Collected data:
►

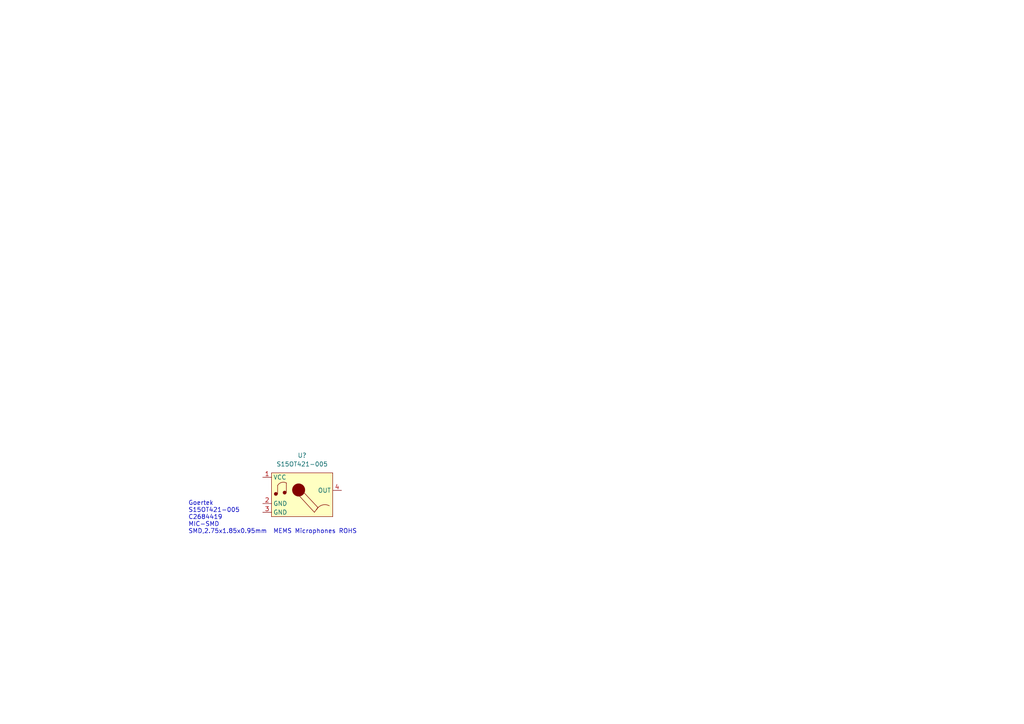
<source format=kicad_sch>
(kicad_sch (version 20211123) (generator eeschema)

  (uuid e3496735-4bd0-4422-bd78-4fd7d41faae1)

  (paper "A4")

  


  (text "Goertek\nS15OT421-005\nC2684419\nMIC-SMD\nSMD,2.75x1.85x0.95mm  MEMS Microphones ROHS"
    (at 54.61 154.94 0)
    (effects (font (size 1.27 1.27)) (justify left bottom))
    (uuid 8f3757f7-d42d-41d0-9d2e-34aa68ac7092)
  )

  (symbol (lib_id "BreadstickLibrary:S15OT421-005") (at 88.9 142.24 0) (unit 1)
    (in_bom yes) (on_board yes) (fields_autoplaced)
    (uuid 3ac9fd70-7920-4300-b1d6-7d56e8e9a95e)
    (property "Reference" "U?" (id 0) (at 87.63 132.08 0))
    (property "Value" "S15OT421-005" (id 1) (at 87.63 134.62 0))
    (property "Footprint" "" (id 2) (at 78.74 138.43 0)
      (effects (font (size 1.27 1.27)) hide)
    )
    (property "Datasheet" "" (id 3) (at 78.74 138.43 0)
      (effects (font (size 1.27 1.27)) hide)
    )
    (pin "1" (uuid b95133c2-e806-49cf-a519-bb10ffc6f28e))
    (pin "2" (uuid 10ed59db-5f87-4e3b-b75c-9d69e67835de))
    (pin "3" (uuid 17fcbfe4-f3a6-4e4e-82fe-262869292ee0))
    (pin "4" (uuid 4256e93f-79b3-4b2d-81ac-a4bbe6b29182))
  )
)

</source>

◄

Find each line in the data above with the word "property", then copy it.

    (property "Reference" "U?" (id 0) (at 87.63 132.08 0))
    (property "Value" "S15OT421-005" (id 1) (at 87.63 134.62 0))
    (property "Footprint" "" (id 2) (at 78.74 138.43 0)
    (property "Datasheet" "" (id 3) (at 78.74 138.43 0)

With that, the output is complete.